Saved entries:
------------------------------
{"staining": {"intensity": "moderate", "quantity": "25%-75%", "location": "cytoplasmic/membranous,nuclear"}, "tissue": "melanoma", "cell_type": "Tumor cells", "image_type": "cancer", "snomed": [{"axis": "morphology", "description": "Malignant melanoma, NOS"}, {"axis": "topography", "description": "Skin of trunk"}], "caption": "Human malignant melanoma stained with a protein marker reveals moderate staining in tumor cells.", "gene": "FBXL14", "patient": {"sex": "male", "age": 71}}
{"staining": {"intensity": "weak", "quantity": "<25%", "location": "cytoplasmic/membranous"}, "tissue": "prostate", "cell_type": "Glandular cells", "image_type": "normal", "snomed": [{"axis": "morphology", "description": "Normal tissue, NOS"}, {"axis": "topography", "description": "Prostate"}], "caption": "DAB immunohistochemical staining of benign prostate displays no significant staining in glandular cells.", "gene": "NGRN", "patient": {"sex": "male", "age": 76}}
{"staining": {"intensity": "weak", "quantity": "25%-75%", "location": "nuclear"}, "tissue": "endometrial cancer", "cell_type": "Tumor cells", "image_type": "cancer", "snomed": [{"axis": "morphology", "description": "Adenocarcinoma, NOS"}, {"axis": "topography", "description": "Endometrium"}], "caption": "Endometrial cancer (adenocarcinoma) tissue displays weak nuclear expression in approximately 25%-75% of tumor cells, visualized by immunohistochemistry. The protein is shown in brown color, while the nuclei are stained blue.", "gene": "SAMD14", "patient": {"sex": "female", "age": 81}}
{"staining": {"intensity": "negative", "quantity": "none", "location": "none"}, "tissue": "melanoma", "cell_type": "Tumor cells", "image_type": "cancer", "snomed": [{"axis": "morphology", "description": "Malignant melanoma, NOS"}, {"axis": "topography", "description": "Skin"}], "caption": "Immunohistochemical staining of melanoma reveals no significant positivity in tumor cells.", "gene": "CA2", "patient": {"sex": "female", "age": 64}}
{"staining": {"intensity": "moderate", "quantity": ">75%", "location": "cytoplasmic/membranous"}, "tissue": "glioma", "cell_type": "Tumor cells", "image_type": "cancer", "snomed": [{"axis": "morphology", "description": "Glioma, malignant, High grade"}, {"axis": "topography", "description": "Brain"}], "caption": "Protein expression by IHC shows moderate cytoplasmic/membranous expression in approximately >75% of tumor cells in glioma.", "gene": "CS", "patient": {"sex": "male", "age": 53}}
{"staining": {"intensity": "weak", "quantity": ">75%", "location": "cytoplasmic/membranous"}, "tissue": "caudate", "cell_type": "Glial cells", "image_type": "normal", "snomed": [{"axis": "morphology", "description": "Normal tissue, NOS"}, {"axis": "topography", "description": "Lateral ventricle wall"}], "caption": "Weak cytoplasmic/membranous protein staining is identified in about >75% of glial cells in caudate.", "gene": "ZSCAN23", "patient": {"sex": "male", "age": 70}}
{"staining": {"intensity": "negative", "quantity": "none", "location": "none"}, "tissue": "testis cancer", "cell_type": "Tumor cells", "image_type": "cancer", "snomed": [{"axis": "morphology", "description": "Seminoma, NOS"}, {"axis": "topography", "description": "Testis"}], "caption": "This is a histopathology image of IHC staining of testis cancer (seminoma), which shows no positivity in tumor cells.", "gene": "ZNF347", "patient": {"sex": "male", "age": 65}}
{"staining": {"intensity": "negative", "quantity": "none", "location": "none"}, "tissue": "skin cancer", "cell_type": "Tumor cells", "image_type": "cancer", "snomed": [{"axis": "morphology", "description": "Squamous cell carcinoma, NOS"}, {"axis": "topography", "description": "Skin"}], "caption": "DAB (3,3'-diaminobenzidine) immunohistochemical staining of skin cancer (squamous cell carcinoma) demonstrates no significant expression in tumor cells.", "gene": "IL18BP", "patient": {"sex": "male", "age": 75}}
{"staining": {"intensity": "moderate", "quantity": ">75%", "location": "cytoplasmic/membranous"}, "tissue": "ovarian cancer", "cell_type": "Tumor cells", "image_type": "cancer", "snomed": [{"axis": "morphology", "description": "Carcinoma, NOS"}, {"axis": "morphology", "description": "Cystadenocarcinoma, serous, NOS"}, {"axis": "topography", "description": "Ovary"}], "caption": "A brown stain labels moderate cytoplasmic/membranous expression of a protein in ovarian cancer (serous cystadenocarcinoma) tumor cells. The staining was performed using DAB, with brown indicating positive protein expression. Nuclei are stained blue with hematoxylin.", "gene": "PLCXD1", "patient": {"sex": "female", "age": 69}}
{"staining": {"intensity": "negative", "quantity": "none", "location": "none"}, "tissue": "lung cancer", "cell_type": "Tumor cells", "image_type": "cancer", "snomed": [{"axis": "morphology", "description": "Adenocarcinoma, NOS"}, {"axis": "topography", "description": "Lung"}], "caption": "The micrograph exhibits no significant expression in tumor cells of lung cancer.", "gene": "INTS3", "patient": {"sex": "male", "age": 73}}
------------------------------
TASK TO CARRY OUT: Taking the entries above, print exactly the lines starting at the line with "expression by IHC" and ending at the line with "is a histopathology", both included.

ANSWER SPACE:
{"staining": {"intensity": "moderate", "quantity": ">75%", "location": "cytoplasmic/membranous"}, "tissue": "glioma", "cell_type": "Tumor cells", "image_type": "cancer", "snomed": [{"axis": "morphology", "description": "Glioma, malignant, High grade"}, {"axis": "topography", "description": "Brain"}], "caption": "Protein expression by IHC shows moderate cytoplasmic/membranous expression in approximately >75% of tumor cells in glioma.", "gene": "CS", "patient": {"sex": "male", "age": 53}}
{"staining": {"intensity": "weak", "quantity": ">75%", "location": "cytoplasmic/membranous"}, "tissue": "caudate", "cell_type": "Glial cells", "image_type": "normal", "snomed": [{"axis": "morphology", "description": "Normal tissue, NOS"}, {"axis": "topography", "description": "Lateral ventricle wall"}], "caption": "Weak cytoplasmic/membranous protein staining is identified in about >75% of glial cells in caudate.", "gene": "ZSCAN23", "patient": {"sex": "male", "age": 70}}
{"staining": {"intensity": "negative", "quantity": "none", "location": "none"}, "tissue": "testis cancer", "cell_type": "Tumor cells", "image_type": "cancer", "snomed": [{"axis": "morphology", "description": "Seminoma, NOS"}, {"axis": "topography", "description": "Testis"}], "caption": "This is a histopathology image of IHC staining of testis cancer (seminoma), which shows no positivity in tumor cells.", "gene": "ZNF347", "patient": {"sex": "male", "age": 65}}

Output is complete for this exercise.